# YOUR OBJECTIVE:
Retype, with no changes, the part of the data that opens with the line containing "in order to" and closes with the line containing "continuity of Life.". Include both of those lines.

# AVAILABLE DATA:
========================================
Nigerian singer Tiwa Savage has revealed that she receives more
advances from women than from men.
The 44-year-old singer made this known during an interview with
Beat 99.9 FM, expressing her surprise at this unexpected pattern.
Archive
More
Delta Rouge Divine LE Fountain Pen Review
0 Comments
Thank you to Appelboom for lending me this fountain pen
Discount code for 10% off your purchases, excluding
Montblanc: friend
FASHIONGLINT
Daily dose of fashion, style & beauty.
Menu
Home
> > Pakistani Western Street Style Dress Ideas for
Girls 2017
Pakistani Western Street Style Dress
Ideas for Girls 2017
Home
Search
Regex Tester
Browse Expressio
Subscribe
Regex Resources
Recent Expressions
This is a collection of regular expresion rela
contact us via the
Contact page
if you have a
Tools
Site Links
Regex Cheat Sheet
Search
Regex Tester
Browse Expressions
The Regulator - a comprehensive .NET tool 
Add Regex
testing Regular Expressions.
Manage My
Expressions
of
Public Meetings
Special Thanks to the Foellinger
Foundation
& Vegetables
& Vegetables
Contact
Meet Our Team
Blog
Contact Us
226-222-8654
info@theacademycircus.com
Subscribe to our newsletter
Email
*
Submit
========================================
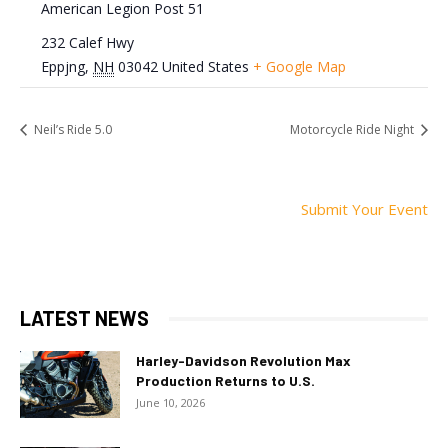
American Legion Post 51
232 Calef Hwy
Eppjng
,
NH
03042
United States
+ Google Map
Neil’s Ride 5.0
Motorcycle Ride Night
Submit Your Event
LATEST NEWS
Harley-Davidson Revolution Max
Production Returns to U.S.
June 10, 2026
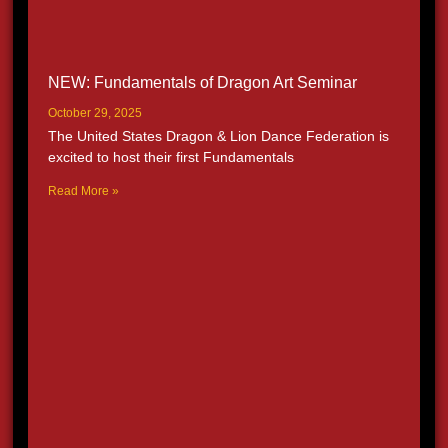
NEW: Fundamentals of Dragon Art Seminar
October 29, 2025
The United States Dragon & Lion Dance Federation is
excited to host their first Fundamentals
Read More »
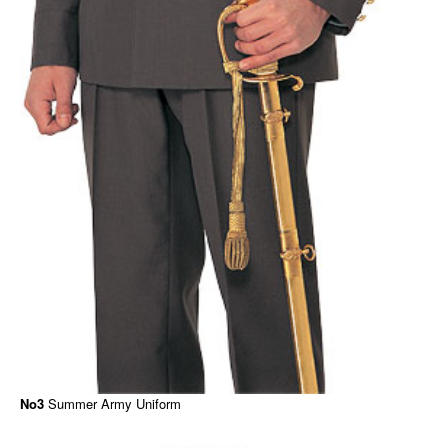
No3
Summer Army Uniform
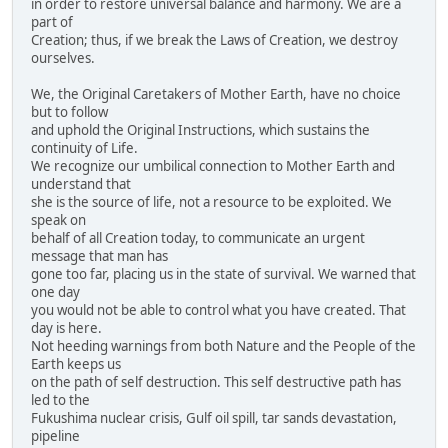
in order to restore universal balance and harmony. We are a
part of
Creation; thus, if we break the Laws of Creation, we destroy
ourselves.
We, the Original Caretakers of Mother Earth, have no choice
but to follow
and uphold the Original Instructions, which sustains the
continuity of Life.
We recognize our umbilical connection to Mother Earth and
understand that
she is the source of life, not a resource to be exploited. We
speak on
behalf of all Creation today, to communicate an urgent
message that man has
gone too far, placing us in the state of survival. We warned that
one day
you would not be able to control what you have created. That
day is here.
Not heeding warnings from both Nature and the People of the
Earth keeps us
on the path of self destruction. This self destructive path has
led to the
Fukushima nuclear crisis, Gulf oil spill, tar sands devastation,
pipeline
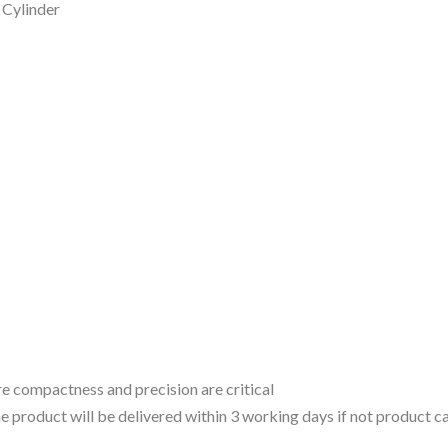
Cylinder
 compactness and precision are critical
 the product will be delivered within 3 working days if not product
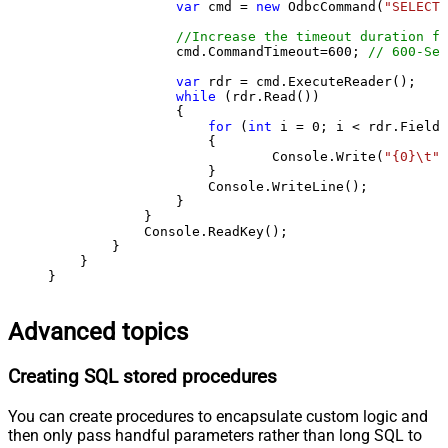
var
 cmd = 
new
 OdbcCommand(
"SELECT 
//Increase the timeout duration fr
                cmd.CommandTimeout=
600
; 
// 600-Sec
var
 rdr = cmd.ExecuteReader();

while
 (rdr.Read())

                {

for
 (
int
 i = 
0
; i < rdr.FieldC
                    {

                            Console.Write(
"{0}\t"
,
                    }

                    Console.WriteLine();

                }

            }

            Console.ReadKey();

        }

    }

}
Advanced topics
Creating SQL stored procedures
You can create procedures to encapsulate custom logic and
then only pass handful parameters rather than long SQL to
========================================
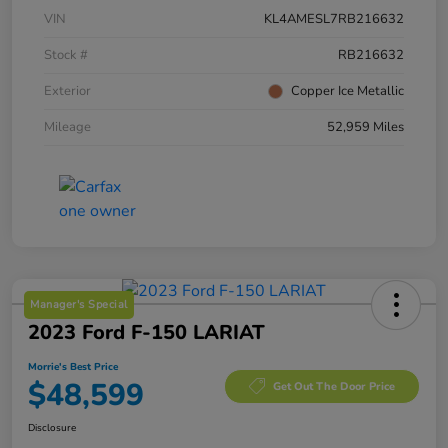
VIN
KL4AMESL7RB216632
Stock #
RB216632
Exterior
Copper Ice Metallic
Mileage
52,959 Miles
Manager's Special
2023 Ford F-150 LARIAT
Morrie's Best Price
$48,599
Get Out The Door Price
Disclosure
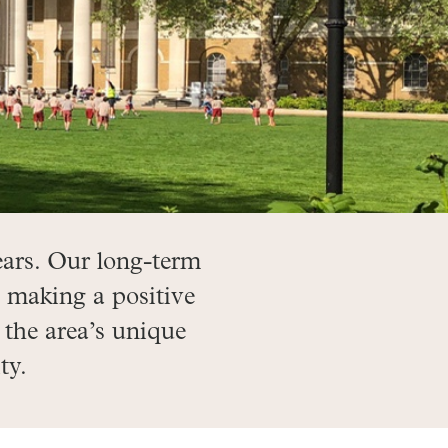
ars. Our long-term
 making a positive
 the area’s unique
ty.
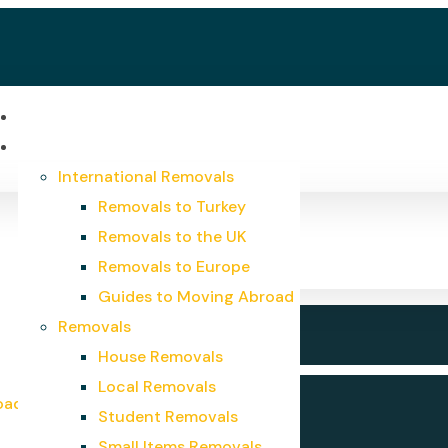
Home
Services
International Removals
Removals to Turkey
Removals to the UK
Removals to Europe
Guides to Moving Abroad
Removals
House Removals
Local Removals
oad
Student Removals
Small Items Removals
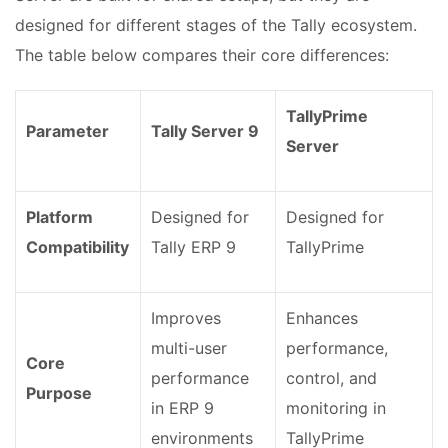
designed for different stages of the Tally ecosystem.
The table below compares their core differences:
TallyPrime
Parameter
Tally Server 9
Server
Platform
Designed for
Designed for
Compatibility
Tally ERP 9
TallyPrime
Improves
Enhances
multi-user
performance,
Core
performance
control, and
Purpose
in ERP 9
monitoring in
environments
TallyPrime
========================================
# ANSWER AREA:
in order to restore universal balance and harmony. We are a
part of
Creation; thus, if we break the Laws of Creation, we destroy
ourselves.
We, the Original Caretakers of Mother Earth, have no choice
but to follow
and uphold the Original Instructions, which sustains the
continuity of Life.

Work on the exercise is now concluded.